*** Opening of Given records ***

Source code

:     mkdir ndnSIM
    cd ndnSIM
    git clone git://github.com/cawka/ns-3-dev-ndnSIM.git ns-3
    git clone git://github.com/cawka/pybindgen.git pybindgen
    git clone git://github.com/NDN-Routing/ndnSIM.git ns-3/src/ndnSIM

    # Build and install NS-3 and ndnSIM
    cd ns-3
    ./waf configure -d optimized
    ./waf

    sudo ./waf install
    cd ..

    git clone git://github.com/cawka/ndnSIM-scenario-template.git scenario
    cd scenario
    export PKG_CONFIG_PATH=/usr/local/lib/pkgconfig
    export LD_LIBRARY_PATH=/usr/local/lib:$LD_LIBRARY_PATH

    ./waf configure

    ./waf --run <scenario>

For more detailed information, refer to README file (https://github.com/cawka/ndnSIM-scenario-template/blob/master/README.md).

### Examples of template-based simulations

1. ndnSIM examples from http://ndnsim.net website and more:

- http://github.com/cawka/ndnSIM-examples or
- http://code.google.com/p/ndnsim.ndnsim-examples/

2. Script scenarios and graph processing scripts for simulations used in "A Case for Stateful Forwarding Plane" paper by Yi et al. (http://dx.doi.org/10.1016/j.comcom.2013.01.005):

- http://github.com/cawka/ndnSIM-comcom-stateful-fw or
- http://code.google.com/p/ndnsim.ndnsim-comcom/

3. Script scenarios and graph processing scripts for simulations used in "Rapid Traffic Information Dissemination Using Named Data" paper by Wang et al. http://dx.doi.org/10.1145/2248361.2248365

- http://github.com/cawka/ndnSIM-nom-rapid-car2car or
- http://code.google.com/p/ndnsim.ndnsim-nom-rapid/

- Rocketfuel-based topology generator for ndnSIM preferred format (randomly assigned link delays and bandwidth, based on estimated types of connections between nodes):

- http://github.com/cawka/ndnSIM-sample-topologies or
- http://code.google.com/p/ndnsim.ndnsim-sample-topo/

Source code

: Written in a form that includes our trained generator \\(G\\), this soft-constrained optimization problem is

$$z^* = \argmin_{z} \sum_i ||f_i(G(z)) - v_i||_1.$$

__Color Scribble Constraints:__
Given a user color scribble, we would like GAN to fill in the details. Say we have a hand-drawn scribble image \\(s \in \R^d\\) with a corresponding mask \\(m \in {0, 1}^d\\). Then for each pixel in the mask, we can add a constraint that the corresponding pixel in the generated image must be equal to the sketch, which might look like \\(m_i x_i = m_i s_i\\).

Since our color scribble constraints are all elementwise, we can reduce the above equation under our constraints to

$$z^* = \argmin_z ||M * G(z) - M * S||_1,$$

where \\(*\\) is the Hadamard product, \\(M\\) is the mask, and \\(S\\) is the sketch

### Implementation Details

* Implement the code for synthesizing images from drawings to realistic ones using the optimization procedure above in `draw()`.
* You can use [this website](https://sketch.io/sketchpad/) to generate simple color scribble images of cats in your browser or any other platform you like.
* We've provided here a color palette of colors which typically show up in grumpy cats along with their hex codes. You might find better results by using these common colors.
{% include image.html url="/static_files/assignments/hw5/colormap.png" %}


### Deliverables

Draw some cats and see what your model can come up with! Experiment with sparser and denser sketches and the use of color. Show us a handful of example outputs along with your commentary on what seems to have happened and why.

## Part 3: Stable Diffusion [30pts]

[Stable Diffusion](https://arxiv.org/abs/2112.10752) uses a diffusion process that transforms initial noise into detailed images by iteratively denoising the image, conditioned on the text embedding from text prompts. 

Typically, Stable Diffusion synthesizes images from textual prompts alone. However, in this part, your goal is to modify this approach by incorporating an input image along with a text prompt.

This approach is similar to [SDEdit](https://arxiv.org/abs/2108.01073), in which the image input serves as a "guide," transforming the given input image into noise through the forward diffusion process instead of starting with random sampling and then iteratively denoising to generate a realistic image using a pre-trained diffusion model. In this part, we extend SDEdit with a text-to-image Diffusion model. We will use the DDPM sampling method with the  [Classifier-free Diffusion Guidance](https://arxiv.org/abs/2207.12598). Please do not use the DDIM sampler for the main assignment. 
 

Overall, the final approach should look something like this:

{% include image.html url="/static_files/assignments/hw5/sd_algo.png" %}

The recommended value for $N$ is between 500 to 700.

*** Close of Given records ***

● **Directions for this task**
Reproduce every one of the records above line for line, without altering a single character.

● **Task solution**
Source code

:     mkdir ndnSIM
    cd ndnSIM
    git clone git://github.com/cawka/ns-3-dev-ndnSIM.git ns-3
    git clone git://github.com/cawka/pybindgen.git pybindgen
    git clone git://github.com/NDN-Routing/ndnSIM.git ns-3/src/ndnSIM

    # Build and install NS-3 and ndnSIM
    cd ns-3
    ./waf configure -d optimized
    ./waf

    sudo ./waf install
    cd ..

    git clone git://github.com/cawka/ndnSIM-scenario-template.git scenario
    cd scenario
    export PKG_CONFIG_PATH=/usr/local/lib/pkgconfig
    export LD_LIBRARY_PATH=/usr/local/lib:$LD_LIBRARY_PATH

    ./waf configure

    ./waf --run <scenario>

For more detailed information, refer to README file (https://github.com/cawka/ndnSIM-scenario-template/blob/master/README.md).

### Examples of template-based simulations

1. ndnSIM examples from http://ndnsim.net website and more:

- http://github.com/cawka/ndnSIM-examples or
- http://code.google.com/p/ndnsim.ndnsim-examples/

2. Script scenarios and graph processing scripts for simulations used in "A Case for Stateful Forwarding Plane" paper by Yi et al. (http://dx.doi.org/10.1016/j.comcom.2013.01.005):

- http://github.com/cawka/ndnSIM-comcom-stateful-fw or
- http://code.google.com/p/ndnsim.ndnsim-comcom/

3. Script scenarios and graph processing scripts for simulations used in "Rapid Traffic Information Dissemination Using Named Data" paper by Wang et al. http://dx.doi.org/10.1145/2248361.2248365

- http://github.com/cawka/ndnSIM-nom-rapid-car2car or
- http://code.google.com/p/ndnsim.ndnsim-nom-rapid/

- Rocketfuel-based topology generator for ndnSIM preferred format (randomly assigned link delays and bandwidth, based on estimated types of connections between nodes):

- http://github.com/cawka/ndnSIM-sample-topologies or
- http://code.google.com/p/ndnsim.ndnsim-sample-topo/

Source code

: Written in a form that includes our trained generator \\(G\\), this soft-constrained optimization problem is

$$z^* = \argmin_{z} \sum_i ||f_i(G(z)) - v_i||_1.$$

__Color Scribble Constraints:__
Given a user color scribble, we would like GAN to fill in the details. Say we have a hand-drawn scribble image \\(s \in \R^d\\) with a corresponding mask \\(m \in {0, 1}^d\\). Then for each pixel in the mask, we can add a constraint that the corresponding pixel in the generated image must be equal to the sketch, which might look like \\(m_i x_i = m_i s_i\\).

Since our color scribble constraints are all elementwise, we can reduce the above equation under our constraints to

$$z^* = \argmin_z ||M * G(z) - M * S||_1,$$

where \\(*\\) is the Hadamard product, \\(M\\) is the mask, and \\(S\\) is the sketch

### Implementation Details

* Implement the code for synthesizing images from drawings to realistic ones using the optimization procedure above in `draw()`.
* You can use [this website](https://sketch.io/sketchpad/) to generate simple color scribble images of cats in your browser or any other platform you like.
* We've provided here a color palette of colors which typically show up in grumpy cats along with their hex codes. You might find better results by using these common colors.
{% include image.html url="/static_files/assignments/hw5/colormap.png" %}


### Deliverables

Draw some cats and see what your model can come up with! Experiment with sparser and denser sketches and the use of color. Show us a handful of example outputs along with your commentary on what seems to have happened and why.

## Part 3: Stable Diffusion [30pts]

[Stable Diffusion](https://arxiv.org/abs/2112.10752) uses a diffusion process that transforms initial noise into detailed images by iteratively denoising the image, conditioned on the text embedding from text prompts. 

Typically, Stable Diffusion synthesizes images from textual prompts alone. However, in this part, your goal is to modify this approach by incorporating an input image along with a text prompt.

This approach is similar to [SDEdit](https://arxiv.org/abs/2108.01073), in which the image input serves as a "guide," transforming the given input image into noise through the forward diffusion process instead of starting with random sampling and then iteratively denoising to generate a realistic image using a pre-trained diffusion model. In this part, we extend SDEdit with a text-to-image Diffusion model. We will use the DDPM sampling method with the  [Classifier-free Diffusion Guidance](https://arxiv.org/abs/2207.12598). Please do not use the DDIM sampler for the main assignment. 
 

Overall, the final approach should look something like this:

{% include image.html url="/static_files/assignments/hw5/sd_algo.png" %}

The recommended value for $N$ is between 500 to 700.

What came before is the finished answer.